In my own fat wallet today, I have 25 loyalty cards, two credit cards, two IC cards for public transportation, four doctor’s clinic cards, two bank cards, a library card and zoo pass, a Tsutaya card — which reminds me that I haven’t rented a DVD in ages. There’s also a health insurance card and, of course, my foreign residence card — never leave home without it!

It’s not surprising that many Japanese have a love-hate relationship with their loyalty cards. In fact, 65.6 percent, according to Zunny’s survey, complained that they have so many, their wallets, like mine, look nine-months pregnant. It was a hassle to carry around, said 46 percent. Another 38 percent grumbled that the points never seemed to add up. I can sympathize with them there. Despite my daily Family Mart addiction I still have only racked up a few hundred yen worth of points.

The payoff

Some cards, though, really do pay off in a big way.
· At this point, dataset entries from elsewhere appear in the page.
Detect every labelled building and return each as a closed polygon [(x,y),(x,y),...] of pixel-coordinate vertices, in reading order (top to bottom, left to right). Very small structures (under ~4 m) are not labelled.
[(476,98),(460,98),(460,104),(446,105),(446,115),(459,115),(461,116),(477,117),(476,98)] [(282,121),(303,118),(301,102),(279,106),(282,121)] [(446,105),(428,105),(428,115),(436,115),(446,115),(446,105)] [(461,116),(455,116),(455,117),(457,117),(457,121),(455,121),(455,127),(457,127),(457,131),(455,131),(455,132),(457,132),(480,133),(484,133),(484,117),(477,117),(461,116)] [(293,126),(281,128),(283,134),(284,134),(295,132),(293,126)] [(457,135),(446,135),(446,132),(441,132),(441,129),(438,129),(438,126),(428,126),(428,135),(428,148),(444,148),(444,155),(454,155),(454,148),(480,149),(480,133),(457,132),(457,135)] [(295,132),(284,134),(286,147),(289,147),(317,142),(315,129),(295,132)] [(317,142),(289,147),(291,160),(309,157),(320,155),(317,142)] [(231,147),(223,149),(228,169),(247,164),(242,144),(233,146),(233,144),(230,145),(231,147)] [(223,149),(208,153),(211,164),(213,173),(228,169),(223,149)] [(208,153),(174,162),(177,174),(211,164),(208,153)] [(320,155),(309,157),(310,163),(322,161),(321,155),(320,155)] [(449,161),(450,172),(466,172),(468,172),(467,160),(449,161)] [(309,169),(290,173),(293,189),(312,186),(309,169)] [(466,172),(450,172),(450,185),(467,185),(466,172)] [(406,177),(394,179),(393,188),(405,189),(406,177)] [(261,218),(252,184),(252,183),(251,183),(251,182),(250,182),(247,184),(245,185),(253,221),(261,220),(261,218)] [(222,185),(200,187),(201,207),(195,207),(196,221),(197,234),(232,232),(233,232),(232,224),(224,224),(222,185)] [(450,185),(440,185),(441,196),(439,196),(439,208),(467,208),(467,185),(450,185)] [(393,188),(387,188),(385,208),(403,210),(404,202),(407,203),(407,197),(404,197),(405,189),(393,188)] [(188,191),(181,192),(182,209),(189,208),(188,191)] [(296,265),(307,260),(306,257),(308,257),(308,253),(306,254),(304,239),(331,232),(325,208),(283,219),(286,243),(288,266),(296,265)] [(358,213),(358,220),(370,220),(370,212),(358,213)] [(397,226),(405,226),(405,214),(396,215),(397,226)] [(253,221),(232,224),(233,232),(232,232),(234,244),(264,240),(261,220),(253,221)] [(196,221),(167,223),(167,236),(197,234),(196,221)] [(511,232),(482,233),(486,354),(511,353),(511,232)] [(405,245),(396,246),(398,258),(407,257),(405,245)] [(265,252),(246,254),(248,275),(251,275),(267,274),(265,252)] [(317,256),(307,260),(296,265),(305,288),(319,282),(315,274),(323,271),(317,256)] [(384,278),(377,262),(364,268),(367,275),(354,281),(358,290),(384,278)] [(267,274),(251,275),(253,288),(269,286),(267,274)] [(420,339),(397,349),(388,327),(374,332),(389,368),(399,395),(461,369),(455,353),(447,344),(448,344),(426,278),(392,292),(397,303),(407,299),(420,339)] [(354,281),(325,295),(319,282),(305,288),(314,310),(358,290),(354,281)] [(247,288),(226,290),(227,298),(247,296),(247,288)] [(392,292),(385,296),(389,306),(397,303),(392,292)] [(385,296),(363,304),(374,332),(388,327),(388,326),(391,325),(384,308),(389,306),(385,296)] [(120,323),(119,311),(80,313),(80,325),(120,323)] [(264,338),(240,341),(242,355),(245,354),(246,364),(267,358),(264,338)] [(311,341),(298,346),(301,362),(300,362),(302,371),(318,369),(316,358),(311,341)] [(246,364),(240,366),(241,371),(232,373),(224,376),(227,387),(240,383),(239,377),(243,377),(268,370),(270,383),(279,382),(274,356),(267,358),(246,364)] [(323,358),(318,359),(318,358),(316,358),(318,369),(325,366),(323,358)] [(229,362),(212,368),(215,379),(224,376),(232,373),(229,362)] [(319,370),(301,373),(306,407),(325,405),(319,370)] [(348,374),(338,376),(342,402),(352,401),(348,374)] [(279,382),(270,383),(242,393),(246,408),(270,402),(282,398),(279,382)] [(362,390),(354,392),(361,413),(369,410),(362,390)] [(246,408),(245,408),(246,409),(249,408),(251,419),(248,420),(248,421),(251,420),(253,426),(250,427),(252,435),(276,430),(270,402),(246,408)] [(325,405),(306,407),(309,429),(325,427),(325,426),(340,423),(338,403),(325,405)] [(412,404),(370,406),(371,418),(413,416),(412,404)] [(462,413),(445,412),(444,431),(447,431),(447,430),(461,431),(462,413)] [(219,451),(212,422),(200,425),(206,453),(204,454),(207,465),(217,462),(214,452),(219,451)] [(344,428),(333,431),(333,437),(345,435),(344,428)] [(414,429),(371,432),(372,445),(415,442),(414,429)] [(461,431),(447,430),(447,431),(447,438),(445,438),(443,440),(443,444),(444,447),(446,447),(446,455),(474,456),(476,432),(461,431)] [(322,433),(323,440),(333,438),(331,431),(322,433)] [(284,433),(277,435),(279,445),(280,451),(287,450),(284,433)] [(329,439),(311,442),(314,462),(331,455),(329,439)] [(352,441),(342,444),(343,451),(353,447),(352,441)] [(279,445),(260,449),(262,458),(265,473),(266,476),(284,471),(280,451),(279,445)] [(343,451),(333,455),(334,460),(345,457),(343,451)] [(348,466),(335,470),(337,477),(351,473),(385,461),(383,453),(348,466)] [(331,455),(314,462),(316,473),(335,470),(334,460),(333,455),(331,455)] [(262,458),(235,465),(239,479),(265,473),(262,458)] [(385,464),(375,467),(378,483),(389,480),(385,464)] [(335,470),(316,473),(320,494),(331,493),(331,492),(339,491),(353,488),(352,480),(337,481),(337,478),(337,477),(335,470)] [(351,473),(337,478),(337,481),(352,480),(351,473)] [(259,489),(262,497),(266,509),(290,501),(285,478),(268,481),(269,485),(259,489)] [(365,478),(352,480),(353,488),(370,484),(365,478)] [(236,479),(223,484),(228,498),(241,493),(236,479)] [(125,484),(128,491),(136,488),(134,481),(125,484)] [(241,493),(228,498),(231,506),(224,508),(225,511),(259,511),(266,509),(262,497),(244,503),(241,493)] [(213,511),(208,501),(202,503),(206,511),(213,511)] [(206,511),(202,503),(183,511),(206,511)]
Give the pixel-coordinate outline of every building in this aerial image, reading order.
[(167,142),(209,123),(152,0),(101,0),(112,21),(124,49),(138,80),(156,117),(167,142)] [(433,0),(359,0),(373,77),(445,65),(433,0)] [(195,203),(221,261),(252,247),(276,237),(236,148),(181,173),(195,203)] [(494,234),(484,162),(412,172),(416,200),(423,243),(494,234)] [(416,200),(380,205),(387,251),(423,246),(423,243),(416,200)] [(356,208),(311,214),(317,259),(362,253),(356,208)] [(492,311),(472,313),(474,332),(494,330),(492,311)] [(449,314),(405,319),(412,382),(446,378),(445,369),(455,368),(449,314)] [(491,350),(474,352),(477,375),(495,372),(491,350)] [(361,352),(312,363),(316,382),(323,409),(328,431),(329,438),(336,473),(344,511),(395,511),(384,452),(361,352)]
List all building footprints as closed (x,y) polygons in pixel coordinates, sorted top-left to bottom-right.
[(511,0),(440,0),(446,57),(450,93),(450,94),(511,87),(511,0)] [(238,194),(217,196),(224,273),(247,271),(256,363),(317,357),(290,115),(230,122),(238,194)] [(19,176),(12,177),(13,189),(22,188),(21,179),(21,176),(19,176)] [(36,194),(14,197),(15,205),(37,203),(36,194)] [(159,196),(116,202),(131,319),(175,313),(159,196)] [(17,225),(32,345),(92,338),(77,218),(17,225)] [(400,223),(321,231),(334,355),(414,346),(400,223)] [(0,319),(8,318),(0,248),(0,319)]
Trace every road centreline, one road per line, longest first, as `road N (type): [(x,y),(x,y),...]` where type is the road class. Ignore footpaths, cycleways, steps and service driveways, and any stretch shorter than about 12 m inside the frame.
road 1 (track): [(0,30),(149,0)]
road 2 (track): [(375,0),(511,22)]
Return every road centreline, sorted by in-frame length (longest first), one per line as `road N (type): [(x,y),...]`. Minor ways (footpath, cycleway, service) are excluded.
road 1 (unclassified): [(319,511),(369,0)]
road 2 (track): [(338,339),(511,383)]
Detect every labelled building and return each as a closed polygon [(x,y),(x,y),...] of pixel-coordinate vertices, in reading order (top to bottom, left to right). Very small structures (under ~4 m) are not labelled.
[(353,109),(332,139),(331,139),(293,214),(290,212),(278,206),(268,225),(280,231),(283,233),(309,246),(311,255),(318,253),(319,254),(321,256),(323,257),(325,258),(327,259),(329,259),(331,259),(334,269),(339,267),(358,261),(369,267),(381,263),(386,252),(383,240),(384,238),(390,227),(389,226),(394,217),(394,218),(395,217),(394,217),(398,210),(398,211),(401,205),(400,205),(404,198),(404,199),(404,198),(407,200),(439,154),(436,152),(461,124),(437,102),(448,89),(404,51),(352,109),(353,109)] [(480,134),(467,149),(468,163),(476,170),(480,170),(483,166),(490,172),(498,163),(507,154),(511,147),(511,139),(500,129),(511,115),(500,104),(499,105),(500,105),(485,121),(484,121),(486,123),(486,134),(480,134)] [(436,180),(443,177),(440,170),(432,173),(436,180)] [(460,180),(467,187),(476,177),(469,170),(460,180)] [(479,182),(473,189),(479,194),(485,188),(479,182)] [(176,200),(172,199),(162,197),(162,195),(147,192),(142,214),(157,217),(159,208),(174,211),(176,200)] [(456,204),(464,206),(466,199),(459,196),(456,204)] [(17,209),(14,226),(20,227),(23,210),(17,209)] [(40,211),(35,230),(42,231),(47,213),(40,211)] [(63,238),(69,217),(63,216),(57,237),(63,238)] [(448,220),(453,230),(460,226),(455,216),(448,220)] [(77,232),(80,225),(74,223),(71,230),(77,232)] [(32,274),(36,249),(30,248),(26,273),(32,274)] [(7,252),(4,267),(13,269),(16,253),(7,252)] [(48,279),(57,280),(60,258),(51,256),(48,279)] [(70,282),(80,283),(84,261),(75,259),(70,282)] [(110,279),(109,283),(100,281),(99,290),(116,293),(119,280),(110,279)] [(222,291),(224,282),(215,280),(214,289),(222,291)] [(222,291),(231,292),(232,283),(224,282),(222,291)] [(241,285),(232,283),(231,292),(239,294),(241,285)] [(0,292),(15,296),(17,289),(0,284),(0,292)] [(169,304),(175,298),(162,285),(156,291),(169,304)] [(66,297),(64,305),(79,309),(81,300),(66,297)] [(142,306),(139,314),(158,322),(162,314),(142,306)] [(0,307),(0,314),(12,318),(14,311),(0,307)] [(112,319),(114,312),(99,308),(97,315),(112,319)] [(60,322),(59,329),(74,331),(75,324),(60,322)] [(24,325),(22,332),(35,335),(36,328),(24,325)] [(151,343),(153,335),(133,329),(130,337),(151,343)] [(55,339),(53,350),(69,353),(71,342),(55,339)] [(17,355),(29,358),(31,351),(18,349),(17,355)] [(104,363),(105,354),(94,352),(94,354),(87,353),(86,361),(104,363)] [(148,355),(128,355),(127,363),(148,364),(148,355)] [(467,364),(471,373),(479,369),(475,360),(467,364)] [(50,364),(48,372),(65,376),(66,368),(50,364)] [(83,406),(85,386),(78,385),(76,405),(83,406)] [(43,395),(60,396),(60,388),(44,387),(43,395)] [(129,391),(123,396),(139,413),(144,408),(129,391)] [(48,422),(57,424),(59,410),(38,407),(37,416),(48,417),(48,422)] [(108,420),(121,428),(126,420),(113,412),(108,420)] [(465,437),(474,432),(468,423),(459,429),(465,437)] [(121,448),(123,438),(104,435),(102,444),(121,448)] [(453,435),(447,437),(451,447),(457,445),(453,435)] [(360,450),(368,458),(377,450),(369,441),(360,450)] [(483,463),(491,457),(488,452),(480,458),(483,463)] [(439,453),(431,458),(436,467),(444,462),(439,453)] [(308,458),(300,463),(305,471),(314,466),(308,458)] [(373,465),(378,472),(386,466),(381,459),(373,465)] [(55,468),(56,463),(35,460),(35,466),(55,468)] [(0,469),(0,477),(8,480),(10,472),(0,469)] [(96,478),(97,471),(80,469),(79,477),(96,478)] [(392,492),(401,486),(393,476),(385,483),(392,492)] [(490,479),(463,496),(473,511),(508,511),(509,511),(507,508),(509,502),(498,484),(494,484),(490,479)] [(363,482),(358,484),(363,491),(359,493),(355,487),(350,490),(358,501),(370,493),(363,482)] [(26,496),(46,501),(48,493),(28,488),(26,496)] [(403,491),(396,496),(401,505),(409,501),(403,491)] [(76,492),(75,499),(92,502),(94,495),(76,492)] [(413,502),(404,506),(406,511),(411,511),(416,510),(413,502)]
My JAL credit card and a cooperating BIC Camera point card, for example, amass so many miles (I pay nearly all my bills and utilities with the card) that I can usually treat the whole family to a domestic trip at least once a year. Points earned through my Mitsukoshi/Iwataya department store card usually enable Santa to lavish gifts upon my sons at Christmas.

Still, I can’t help wondering if there weren’t a better way to reduce the bulk these cards cause. Cards like 7-Eleven’s Nanaco, Ponta (a subsidiary of Mitsubishi Shoji and partially owned by Lawson’s, Recruit, and JAL) and Tsutaya’s T-point (SoftBank and Family Mart) are advertised as an easy way to earn points, but in truth, they are little more than corporate Japan’s attempt to further consolidate and dominate the market.

I have long believed that the best solution would be an app that could hold virtual point cards. A great idea, I’ve been told, but unfortunately, I don’t have the requisite nerd skill set to produce it myself. Apparently, some go-getter has beaten me to it with the Stocard app. The app, however, only works on major loyalty cards. The dozen or so point cards I keep from local interior stores, independent select shops and restaurants still rely heavily on first millennium technology: printed paper, a stamp and ink.

Of the two dozen cards I have in my wallet right now, I would say that only one is truly superfluous — a point card from the Shimokitazawa Shisha Café. I hang on to it as a memento of sorts, a way of keeping track of how many times I have been to Tokyo in recent years. It also serves to motivate myself to get back to the city, sooner before later. Whenever I do travel to Tokyo, I never fail to drop by the café — one of my many home-away-from-homes in the megalopolis — and have a nice long smoke. Now that I’m only one stamp away from completing the card, I’m more eager than ever to hop on a mileage-accruing flight.

I once asked the manager of the shisha café what I’d get when the card was full. “A kiss from me,” was the answer. Not quite what I was hoping for, but more than my T-Point card has given me.